Ce type de grenade destinée à être propulsée par un « fusil-obusier », était utilisé notamment pour la guerre de siège et fonctionnait comme les obus d’artillerie de l’époque. Au départ du coup, la charge propulsive contenue dans le canon du fusil-obusier expulsait la grenade et mettait le feu à la poudre contenue dans le tube de bois qui rejoint la grenade à travers le sabot en bois, lui aussi. Cette poudre se consumait dans le tube durant le vol du projectile. Après quelques secondes, la flamme atteignait la sphère contenant la charge de la grenade et provoquait son explosion.

Fusil lance grenade ou fusil obusier, France, 1747

Fusil lance grenade ou fusil obusier, France, 1747

Grenade à fusil explosée, XVIIIe siècle

Grenade à fusil explosée, XVIIIe siècle

Un exemplaire de ces grenades, rares, était déjà présenté dans les salles, sans risque puisqu’il avait déjà explosé. Le second exemplaire, chargé, était, quant à lui, muni d’une bonnette de toile collée destinée à solidariser l’ensemble sphère/tube métallique et le sabot de bois, détail tout à fait exceptionnel. Malheureusement, la neutralisation de l’engin a détérioré la partie textile de l’objet qui, pour d’évidentes raison de sécurité, n’a pu faire l’objet d’un démontage « scientifique ».

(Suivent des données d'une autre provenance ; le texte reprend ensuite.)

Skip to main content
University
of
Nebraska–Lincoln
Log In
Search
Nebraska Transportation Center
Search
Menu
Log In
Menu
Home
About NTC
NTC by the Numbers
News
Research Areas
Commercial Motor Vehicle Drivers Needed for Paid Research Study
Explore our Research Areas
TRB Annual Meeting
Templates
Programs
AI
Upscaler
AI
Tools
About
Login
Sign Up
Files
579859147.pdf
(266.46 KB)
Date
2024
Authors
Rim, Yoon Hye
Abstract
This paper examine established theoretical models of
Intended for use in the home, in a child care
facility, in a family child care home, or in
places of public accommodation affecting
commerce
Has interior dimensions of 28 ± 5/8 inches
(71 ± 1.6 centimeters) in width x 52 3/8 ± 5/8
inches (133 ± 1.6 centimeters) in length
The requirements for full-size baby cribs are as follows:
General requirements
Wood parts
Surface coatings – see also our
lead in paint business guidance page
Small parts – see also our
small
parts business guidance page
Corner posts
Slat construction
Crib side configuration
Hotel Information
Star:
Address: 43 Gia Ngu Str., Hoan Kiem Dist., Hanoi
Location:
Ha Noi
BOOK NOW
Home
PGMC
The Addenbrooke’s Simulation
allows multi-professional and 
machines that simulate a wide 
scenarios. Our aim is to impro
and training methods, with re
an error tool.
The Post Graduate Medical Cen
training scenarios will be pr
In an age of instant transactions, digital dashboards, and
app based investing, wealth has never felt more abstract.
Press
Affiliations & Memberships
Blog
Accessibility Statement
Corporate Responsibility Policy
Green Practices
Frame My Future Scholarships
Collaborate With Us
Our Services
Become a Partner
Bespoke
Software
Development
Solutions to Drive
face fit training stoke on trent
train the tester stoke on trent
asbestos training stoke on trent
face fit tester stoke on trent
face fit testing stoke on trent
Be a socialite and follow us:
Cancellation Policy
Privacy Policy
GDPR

Grenade à fusil avant restauration

Grenade à fusil avant restauration

Après cette neutralisation, Isabelle Grisolia, restauratrice textile au musée de l’Armée a donc entamé une restauration qui s’est avérée complexe. Le textile qui permet de maintenir ensemble les pièces de bois et de métal de la grenade, vient en effet s’enrouler en spirale autour de l’objet auquel il est maintenu par un lien serré sur le bois. Un deuxième lien, aujourd’hui disparu, resserrait la partie supérieure. La difficulté de la restauration venait de la fragilité du textile mais aussi de son montage en spirale, enfin du fait qu’il fallait intervenir sans procéder au démontage. C’est donc une crêpeline de soie, préalablement teinte, placée au revers du tissu et maintenue par des points de restauration, qui a permis sa consolidation. Pour restituer à la grenade son aspect initial, une pièce de coton a été introduite dans la partie supérieure et pour protéger l’ensemble une seconde crêpeline est venue recouvrir le textile. L’objet a  désormais rejoint les salles du département moderne, où il est exposé dans la vitrine consacrée à la guerre de siège au XVIIIe siècle.